Selected excerpt:

------------------------------------

Monday, November 29, 2010
Looks pretty hype, doesn't it.
90 for another 90 days of Xoçai chocolate high antioxidant wellness system
30 for releasing 30 pounds of toxins and fat to the Light that will turn it into energy
10 for the new healthy lifestyle skill of going to sleep at 10 (which to be completely clear with myself, means that i must be in bed at 9 if I want to continue my playing on the iphone habit.
I don't know if I am really psyched for it but i won't even go in there. Cuz raising doubts is a sure way to demotivation so off to this second Chapter of my conquest of my health.
Oh and I'm pretty proud of the art I made for this challenge; I might just print it as a poster and reminder! Each weight on the diving belt is 3 pounds :)
Sunday, November 28, 2010
First off, the results: 24 pounds less
Starting weight: 226
Ending weight: 202
Starting and ending measurements: 23 cm less
Upper Arm 37...34
Now that being out of the way lets explore how I "feel" right now.
I must say that I am conscious that my perception is deeply tainted by the fact that I am depressed, mostly caused by the stressful economical situation I am in. However, I must give myself credit for the fact that I am not letting myself "lose it", despite the fact that I feel like giving up on most everything. I try to keep active everyday and I am not allowing myself to nap despite the urge to. I know i do not sleep well but I also know that napping my depressed self out is not really going to make things improve.
Now by active, i mean taking a shower and doing a few chores and tasks. Nothing extraordinarily productive but nothing not productive. I think I should write down what i do to get a better image. I think i do not realize how much i really do, just what i don't do.
What is really missing that would help me would be to do some aerobic exercise that is suitable with fibromyalgia. That would help sleeping and reactivate my metabolism which is slowing down again.
The cold and pain are a deterrent right now. I think I do not pay enough attention to the pain while it is affecting my motivation in the background. Tracking the pain level would also be a good thing to do. And I could determine how to fight it.
As I am typing all that I feel like i just threw a bunch of "must and should do" that just are going to pile on the mountain of things I carry on me that i am not doing.
I also realize that I have been logging without a fault since my last blog entry. Which is a success in itself.
Proof that when I put something sky high in priorities, it does work and the results follow.
Routines are acquired painstakingly in my case. So the deal is to add something new without letting go of the previous one.

------------------------------------

Data provided:
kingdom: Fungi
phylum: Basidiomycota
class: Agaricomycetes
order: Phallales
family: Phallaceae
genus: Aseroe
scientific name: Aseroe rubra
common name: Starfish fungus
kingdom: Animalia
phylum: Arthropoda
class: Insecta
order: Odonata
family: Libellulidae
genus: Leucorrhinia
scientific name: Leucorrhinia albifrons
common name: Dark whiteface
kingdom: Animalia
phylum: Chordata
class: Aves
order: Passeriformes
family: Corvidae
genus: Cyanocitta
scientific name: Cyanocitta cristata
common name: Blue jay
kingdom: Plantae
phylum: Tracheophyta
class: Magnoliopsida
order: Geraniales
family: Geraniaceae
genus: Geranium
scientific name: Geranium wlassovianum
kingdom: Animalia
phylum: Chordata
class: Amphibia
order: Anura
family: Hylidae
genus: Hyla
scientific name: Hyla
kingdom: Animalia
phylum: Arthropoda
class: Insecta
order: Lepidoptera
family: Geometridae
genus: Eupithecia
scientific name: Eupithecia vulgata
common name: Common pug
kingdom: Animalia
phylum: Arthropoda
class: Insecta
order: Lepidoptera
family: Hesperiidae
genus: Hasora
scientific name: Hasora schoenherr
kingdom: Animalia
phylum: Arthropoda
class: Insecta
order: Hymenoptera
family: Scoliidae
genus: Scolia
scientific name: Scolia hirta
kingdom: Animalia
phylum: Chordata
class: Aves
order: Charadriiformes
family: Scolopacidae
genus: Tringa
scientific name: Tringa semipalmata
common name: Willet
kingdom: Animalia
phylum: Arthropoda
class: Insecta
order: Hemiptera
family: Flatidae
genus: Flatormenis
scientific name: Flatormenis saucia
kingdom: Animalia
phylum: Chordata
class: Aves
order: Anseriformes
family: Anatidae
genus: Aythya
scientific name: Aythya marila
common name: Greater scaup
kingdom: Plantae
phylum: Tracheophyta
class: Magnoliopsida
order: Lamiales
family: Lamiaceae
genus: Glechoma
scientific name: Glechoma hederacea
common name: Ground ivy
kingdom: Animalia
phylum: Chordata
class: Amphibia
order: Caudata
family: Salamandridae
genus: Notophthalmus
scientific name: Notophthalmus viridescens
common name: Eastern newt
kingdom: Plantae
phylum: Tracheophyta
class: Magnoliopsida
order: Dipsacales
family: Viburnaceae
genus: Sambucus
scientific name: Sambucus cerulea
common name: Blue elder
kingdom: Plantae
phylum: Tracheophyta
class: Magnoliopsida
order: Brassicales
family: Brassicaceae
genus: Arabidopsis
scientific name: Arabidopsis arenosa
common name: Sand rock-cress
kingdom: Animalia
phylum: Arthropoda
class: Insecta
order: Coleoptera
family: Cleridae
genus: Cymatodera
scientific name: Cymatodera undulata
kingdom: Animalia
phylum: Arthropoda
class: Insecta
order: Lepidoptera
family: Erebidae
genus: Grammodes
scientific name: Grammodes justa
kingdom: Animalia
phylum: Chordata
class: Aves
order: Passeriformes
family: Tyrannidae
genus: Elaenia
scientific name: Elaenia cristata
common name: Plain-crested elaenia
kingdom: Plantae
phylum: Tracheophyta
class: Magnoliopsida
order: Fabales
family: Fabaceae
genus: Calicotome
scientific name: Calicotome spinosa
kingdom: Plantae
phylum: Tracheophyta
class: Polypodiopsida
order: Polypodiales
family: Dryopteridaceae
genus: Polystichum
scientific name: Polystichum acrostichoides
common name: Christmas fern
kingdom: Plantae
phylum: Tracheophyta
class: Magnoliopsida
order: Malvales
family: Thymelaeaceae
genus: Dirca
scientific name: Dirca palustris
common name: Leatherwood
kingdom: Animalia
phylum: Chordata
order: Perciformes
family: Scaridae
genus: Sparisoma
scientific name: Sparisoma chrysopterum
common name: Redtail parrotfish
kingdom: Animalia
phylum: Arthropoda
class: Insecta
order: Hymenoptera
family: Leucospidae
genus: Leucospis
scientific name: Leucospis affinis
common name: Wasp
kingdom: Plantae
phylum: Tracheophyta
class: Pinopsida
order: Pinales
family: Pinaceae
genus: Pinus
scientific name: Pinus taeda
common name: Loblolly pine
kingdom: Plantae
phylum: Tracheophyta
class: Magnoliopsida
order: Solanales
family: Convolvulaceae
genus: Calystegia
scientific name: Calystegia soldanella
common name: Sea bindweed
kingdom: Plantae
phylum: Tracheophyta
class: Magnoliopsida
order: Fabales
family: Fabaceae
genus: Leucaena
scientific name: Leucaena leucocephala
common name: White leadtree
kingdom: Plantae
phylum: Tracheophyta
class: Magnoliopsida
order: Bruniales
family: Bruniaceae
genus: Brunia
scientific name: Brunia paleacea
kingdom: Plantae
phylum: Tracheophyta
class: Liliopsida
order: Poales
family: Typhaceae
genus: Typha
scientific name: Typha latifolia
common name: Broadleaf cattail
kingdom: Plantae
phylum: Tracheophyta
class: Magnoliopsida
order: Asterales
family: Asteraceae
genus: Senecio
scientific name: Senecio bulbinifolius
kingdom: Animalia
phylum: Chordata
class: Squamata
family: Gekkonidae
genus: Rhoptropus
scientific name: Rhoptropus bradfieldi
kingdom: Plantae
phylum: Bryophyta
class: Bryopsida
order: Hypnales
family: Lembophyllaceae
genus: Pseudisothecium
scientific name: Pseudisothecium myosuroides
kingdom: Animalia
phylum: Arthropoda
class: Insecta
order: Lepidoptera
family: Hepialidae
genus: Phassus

------------------------------------

Tasks:
a - In the health blog, how many pounds does each weight on the diving belt stand for?
b - For each statement, say whether it agrees with the health blog, and quote the words that decide it. (i) The ending weight was 202. (ii) The writer lets herself or himself nap when the urge comes. (iii) The writer has logged without a fault since the last blog entry.
c - Translate this sentence from the health blog into French: "Routines are acquired painstakingly in my case."
The entries are separate material and are not connected to the health blog.

Task-by-task results:
a - Each weight stands for 3 pounds.

b -
(i) Yes: "Ending weight: 202"
(ii) No: "I am not allowing myself to nap despite the urge to."
(iii) Yes: "I also realize that I have been logging without a fault since my last blog entry."

c - Dans mon cas, les routines s'acquièrent à grand-peine.